Married Employees Working for the Same Employer

Employee Benefits

Married Employees Working for the Same Employer

On occasion, an employer will find that they have two employees who are married to each other. When faced with this situation, some cost-conscious employers have a practice that restricts the employee benefits plan choices the married employees can make. This can take the form of a policy that bars married employees from each enrolling in single coverage under one of the employer’s plans and instead requires them to enroll in family or employee-plus-one coverage for them to participate in an employer-sponsored plan. When an employer ties HSA contributions to whether an employee elects coverage and/or the coverage type they elect, such a policy would affect the amount otherwise eligible employees could receive based on their marital status.
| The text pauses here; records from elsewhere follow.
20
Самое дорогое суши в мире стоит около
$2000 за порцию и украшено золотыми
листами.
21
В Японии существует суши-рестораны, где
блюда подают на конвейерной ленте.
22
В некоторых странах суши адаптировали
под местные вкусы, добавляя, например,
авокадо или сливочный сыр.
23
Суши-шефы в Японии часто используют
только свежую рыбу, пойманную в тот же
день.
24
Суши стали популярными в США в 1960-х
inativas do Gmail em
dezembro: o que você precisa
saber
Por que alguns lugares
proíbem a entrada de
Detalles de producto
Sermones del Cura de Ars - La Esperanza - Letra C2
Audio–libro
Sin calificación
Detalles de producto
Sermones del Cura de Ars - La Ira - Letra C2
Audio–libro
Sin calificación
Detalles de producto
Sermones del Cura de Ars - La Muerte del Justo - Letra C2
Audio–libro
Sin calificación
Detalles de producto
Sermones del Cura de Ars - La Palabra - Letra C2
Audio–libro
The above practice can raise potential compliance concerns under ERISA, the ACA and certain state discrimination laws that an employer may not otherwise consider. Below is a brief discussion of some of the key compliance concerns regarding restricting coverage options (and contributions) for married employees working for the same employer. Before adopting such practices, plan sponsors should seek the advice of their employee benefits attorney, who can counsel them.

ACA Employer Shared Responsibility Payment Considerations

Where an applicable large employer has a policy requiring married employees to enroll in family coverage rather than allowing them both to choose single coverage, there are potential penalty risks under the employer-shared responsibility provisions of the ACA.

Under the Affordable Care Act’s employer shared responsibility provisions, applicable large employers (“ALEs”) may face a penalty if 1) they do not make an offer of minimum essential coverage to substantially all full-time employees and their dependents (called the “subsection (a)” penalty) or 2) they fail to make an offer of coverage to a full-time employee that is affordable and of minimum value (called the “subsection (b) penalty”).

An employer could be subject to a subsection (b) penalty if they employ a policy restricting married employees’ coverage options due to a failure to provide affordable coverage to each employee. The affordability requirement and calculation under the ACA is based on the lowestcost employee-only plan, and employers often do not offer affordable family or employee-plus-one coverage. By not allowing both married employees to each elect the affordable single coverage, the subsection (b) penalty is potentially implicated because the policy deprives one of the employees of an opportunity to enroll in affordable coverage.